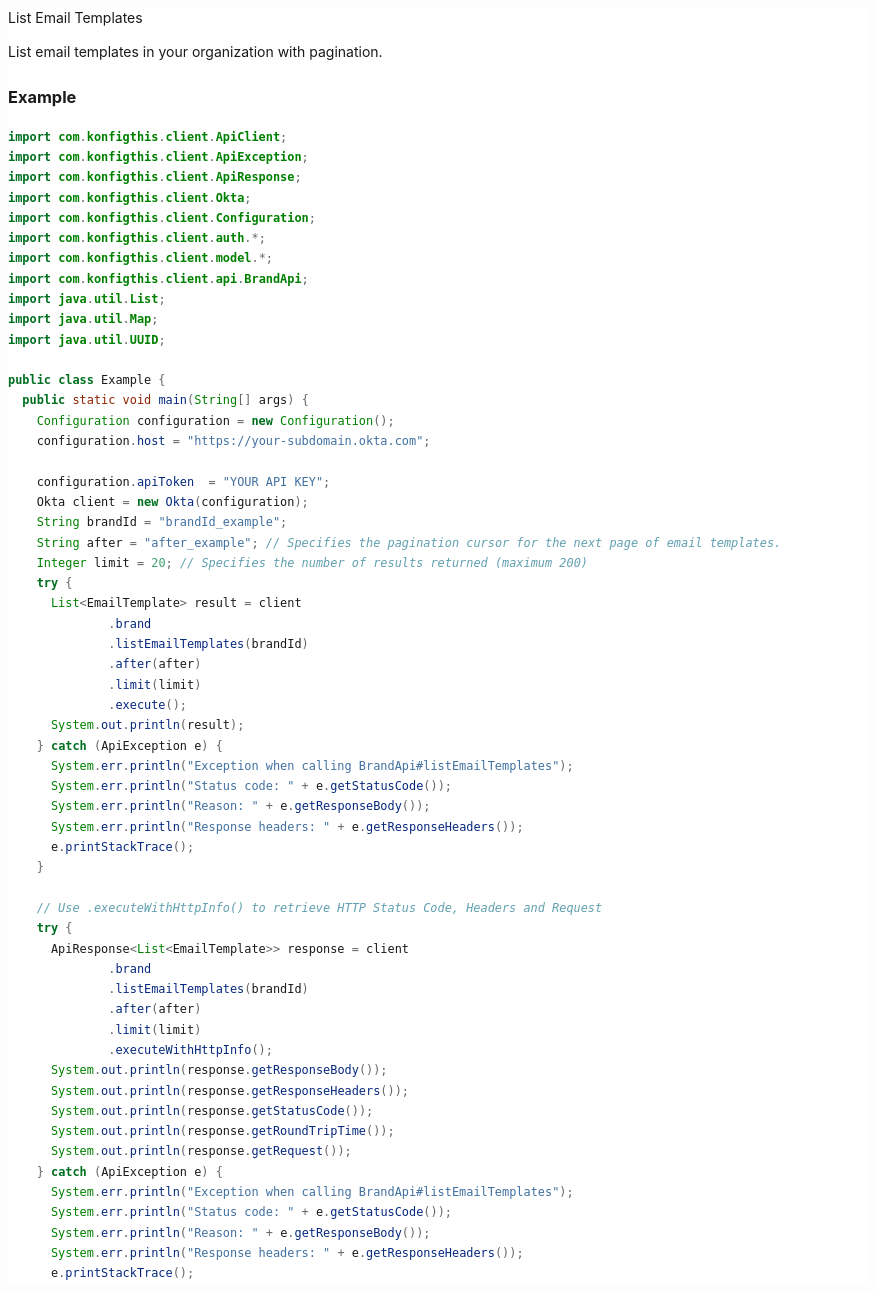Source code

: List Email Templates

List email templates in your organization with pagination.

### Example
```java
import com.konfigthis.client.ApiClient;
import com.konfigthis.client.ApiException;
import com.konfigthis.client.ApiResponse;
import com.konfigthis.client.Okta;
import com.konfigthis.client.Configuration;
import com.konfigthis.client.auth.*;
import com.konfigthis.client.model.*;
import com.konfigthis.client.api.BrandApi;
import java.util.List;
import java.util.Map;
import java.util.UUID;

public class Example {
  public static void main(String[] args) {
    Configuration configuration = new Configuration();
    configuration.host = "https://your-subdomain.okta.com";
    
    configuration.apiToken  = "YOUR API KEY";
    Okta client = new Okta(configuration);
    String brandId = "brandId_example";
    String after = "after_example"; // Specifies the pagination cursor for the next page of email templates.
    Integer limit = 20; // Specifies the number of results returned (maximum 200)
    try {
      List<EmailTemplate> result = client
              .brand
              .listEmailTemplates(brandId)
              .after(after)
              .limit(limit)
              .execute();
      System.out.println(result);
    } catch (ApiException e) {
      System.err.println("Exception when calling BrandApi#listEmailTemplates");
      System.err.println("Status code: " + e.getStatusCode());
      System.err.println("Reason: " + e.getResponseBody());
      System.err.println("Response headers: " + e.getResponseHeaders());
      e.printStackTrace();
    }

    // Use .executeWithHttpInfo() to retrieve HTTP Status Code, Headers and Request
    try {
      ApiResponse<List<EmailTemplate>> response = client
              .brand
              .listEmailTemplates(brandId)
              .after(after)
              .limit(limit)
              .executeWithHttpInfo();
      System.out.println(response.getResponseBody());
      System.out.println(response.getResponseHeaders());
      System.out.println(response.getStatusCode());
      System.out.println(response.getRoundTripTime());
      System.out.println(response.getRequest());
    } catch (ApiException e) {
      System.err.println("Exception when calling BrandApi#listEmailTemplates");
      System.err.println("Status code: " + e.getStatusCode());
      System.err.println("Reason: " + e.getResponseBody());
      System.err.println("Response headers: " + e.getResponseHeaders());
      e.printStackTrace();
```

▬▬▬

[WORK INSTRUCTION]: With "executeWithHttpInfo" as the string to look for, count the matching lines in the entries above and report only the number.

[ANSWER BELOW]: 2